Python DataFrame - Boxplot of a data column (which contains 20+ values in a form of a list)

34 views Asked by At

I am bit new to this.

Consider a dataframe:

df = pd.DataFrame({'info':['1a','1b','1a','1b','1a','1b'],'list1': np.random.randint(0, 10, (6,15)).tolist()},index=list('AABBCC'))

print(df)

I wish to be able to create a boxplot(preferably using seaborn), with a "hue" applied to the 'info' column such that the box(or boxenplot) plot for each of the index A,B,C are next to one another - in a single plot of size plt.figure(figsize=X,Y).

I am familiar with plotting from dataframe where single values per column. However I am struggling to plot it eloquently when there is a list.

1

There are 1 answers

0
Ian Thompson On

You'll need to explode your list1 series into long or "tidy" data before using seaborn.boxplot.

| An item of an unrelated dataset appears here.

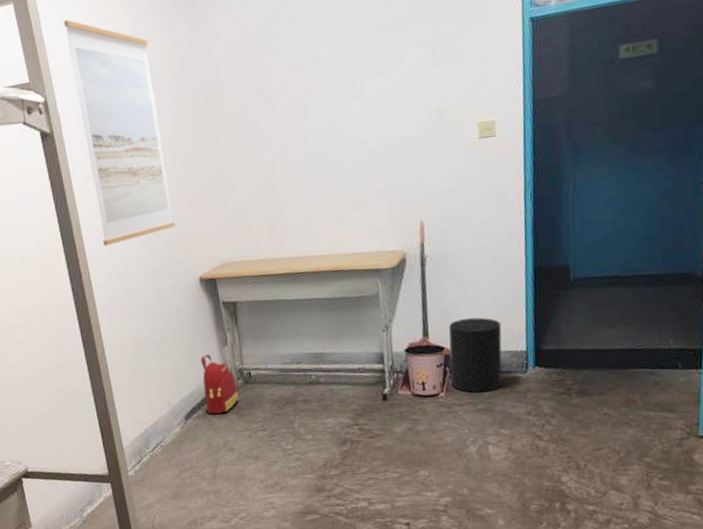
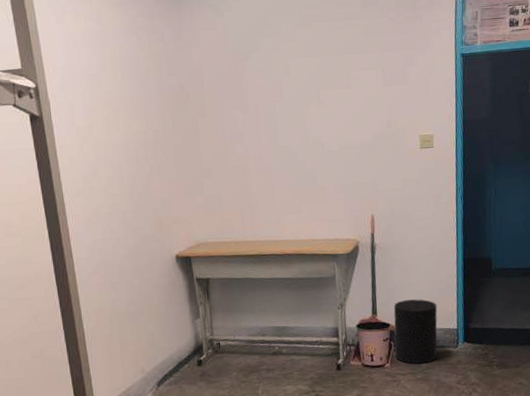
wall art: present [63,19,176,246] -> none [58,16,156,223]
backpack: present [200,355,239,414] -> none [174,326,208,381]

from matplotlib import pyplot as plt
import numpy as np
import pandas as pd
import seaborn as sns


df = pd.DataFrame(
    data={
        "info": ["1a", "1b", "1a", "1b", "1a", "1b"],
        "list1": np.random.randint(0, 10, (6, 15)).tolist(),
    },
    index=list("AABBCC"),
)
df = df.explode(column="list1")
sns.boxplot(data=df, x=df.index, y="list1", hue="info")
plt.show()

boxplot